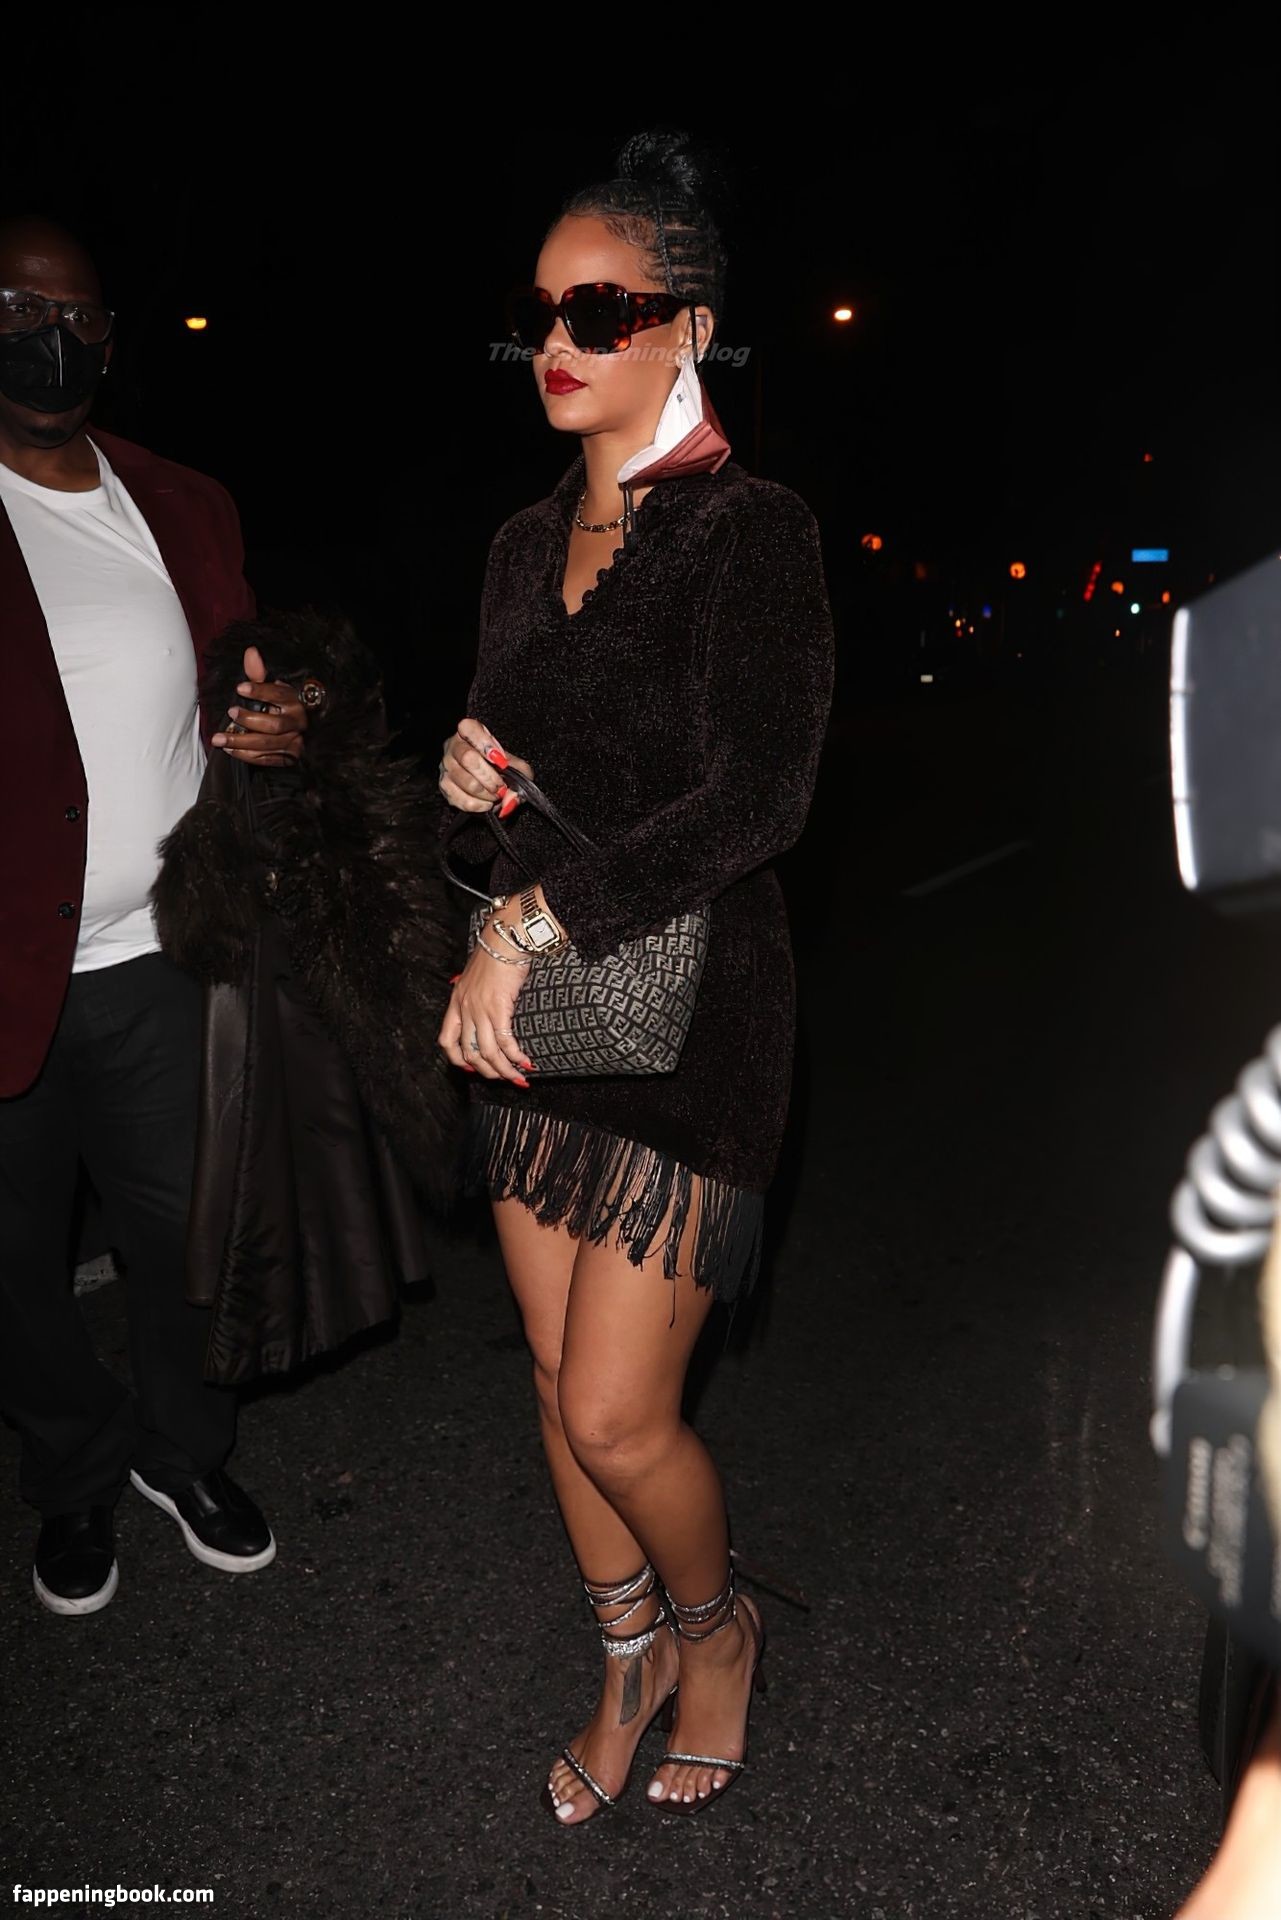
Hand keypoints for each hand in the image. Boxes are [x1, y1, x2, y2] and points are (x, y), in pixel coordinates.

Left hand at [211, 645, 308, 763]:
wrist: (293, 730)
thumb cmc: (277, 705)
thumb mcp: (270, 687)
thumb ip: (258, 674)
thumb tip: (251, 652)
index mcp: (294, 701)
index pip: (278, 695)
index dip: (259, 691)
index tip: (239, 688)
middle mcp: (297, 722)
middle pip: (273, 725)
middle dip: (249, 720)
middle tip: (230, 713)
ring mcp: (294, 742)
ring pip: (267, 744)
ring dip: (241, 742)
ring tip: (219, 739)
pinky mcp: (288, 757)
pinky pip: (266, 759)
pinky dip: (246, 756)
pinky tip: (230, 750)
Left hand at [437, 943, 535, 1085]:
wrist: (505, 938)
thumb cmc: (496, 953)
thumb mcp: (477, 976)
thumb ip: (476, 994)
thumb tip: (485, 1005)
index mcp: (456, 1002)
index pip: (446, 1040)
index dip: (457, 1059)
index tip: (471, 1068)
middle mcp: (465, 1009)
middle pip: (470, 1053)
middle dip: (487, 1072)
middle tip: (503, 1078)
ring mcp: (480, 1010)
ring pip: (488, 1053)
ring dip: (505, 1070)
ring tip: (519, 1078)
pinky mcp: (498, 1008)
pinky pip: (505, 1041)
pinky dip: (516, 1056)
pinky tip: (526, 1062)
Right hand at [439, 717, 531, 816]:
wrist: (490, 781)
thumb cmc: (500, 766)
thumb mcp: (515, 763)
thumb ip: (520, 774)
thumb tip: (512, 796)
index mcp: (468, 732)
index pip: (469, 728)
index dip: (484, 743)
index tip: (501, 760)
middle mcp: (453, 747)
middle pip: (467, 758)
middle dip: (489, 776)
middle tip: (501, 787)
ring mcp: (446, 767)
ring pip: (465, 781)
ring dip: (485, 794)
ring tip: (496, 796)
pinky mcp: (445, 787)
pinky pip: (460, 799)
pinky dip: (478, 805)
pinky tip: (486, 803)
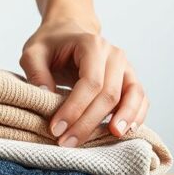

◆ EXERCISE BRIEF
Report the number of lines of the listing above that hold the string "index", with no other text.

◆ ANSWER FOR THE TASK
12